Alrededor de la plaza, se disponían los diversos edificios monumentales de todos los pueblos: Empezando por la Iglesia, con un campanario donde hacían nido las ardillas. Frente a la Iglesia estaba el busto del fundador, Dextro Sinistro Racemus. La calle, adoquinada, circunvalaba la plaza.
Cuatro calles de escape partían en diagonal desde cada uno de los cuatro vértices de ésta. Eso permitía amplios sectores en los que las carretas estacionaban para que descansaran y comieran los bueyes.
En las siguientes cuadras que circundaban la plaza, se distribuían el Cuartel de Policía, los Bomberos, la Municipalidad y la Escuela Elemental, y en la vereda emplazada entre la Escuela y la Iglesia, el Banco, el Museo y el Café.

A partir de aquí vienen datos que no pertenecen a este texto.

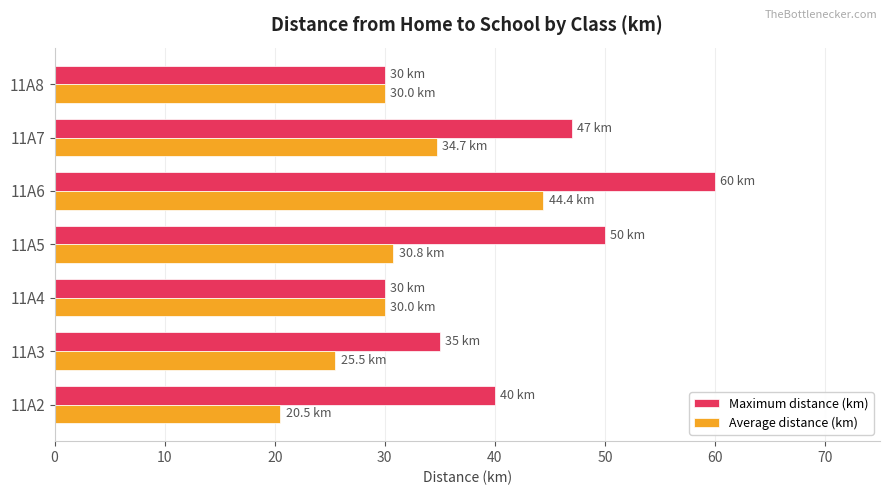

What is the difference between the maximum and second lowest values in the Average distance (km) series?

18.9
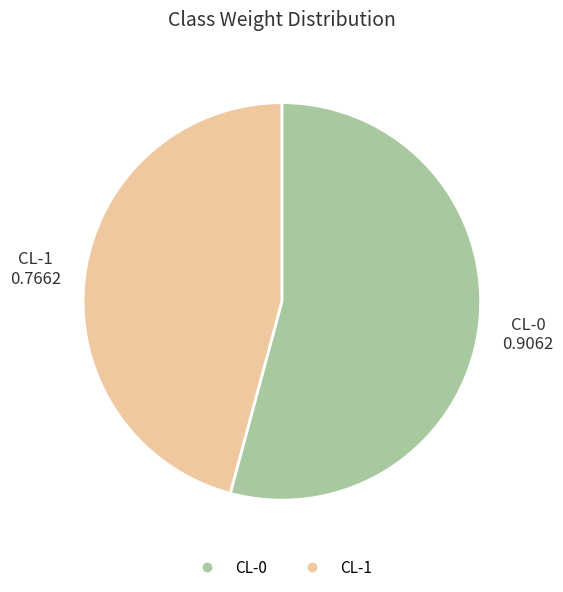

Rank the categories by value from highest to lowest.

CL-0, CL-1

A ese Café concurría la élite de Linkestadt, a elaborar sus melosos poemas, sus amargas despedidas luctuosas, sus agridulces historias de amor, a debatir de insípida política, a pasar sosas veladas sociales donde se alardeara el ácido humor o simplemente a divagar de filosofía básica...
Las estrellas simétricas iluminaban la brumosa oscuridad de la noche.
Yo estaba allí, la noche que me descubrieron. Yo estaba allí.
Un joven dijo que la geometría era soberana del orbe. —Sonreí.—
Otro dijo que la materia estaba compuesta por moléculas y las moléculas por átomos. —Miré con asombro.—
Un tercero agregó que las cosas grandes suelen ser reflejo de las pequeñas —Meneé mi cabeza.—
Otro, con entusiasmo y largamente habló de la divina simetría de las estructuras basadas en el carbono —Yo me miré las manos—
El primero miró por la ventana y dijo que la plaza era asimétrica: Que cada vereda era diferente de las otras —el corazón me latió con fuerza.—
—Nuestra plaza es quiral — dijo uno, que no había hablado hasta entonces...
Entonces, fue la filosofía.
—Debe existir algún sitio que sea la exacta imagen especular del mundo, cuyo centro de simetría es la plaza.
—En lugar de nuestras serpientes emplumadas caza-gatos, los gatos cazarán pájaros.
—En lugar de nuestras hordas de jóvenes ociosos, ancianos ocupando las plazas.
—En el lugar de nuestras iglesias y cruces, alguna otra forma de fe.
—En lugar de la perversa tiranía de lo comunitario, una individualidad cooperativa.
—Un sitio sin tiranos, un sitio sin guerras, un mundo de paz.
Allí, me largué a reír.
Luego, con andar cansino, me abrí paso entre los azorados isómeros de humanidad que me observaban, por primera vez, tras haberme ignorado por una hora, un día, un mes o un siglo —qué más da— y todo un campo de luz polarizada.
Y ahora, cuando vuelvo en mi memoria a encontrarme con la vereda de la plaza de Linkestadt, no recuerdo tanto las imágenes como el tacto de los troncos, el tacto de los bancos y la áspera terminación de los tirantes de aquel quiosco.
Me miro las manos. Quisiera saber qué loco peregrino estará recorriendo las veredas de la otra, de la isómera, sin saber acaso donde está.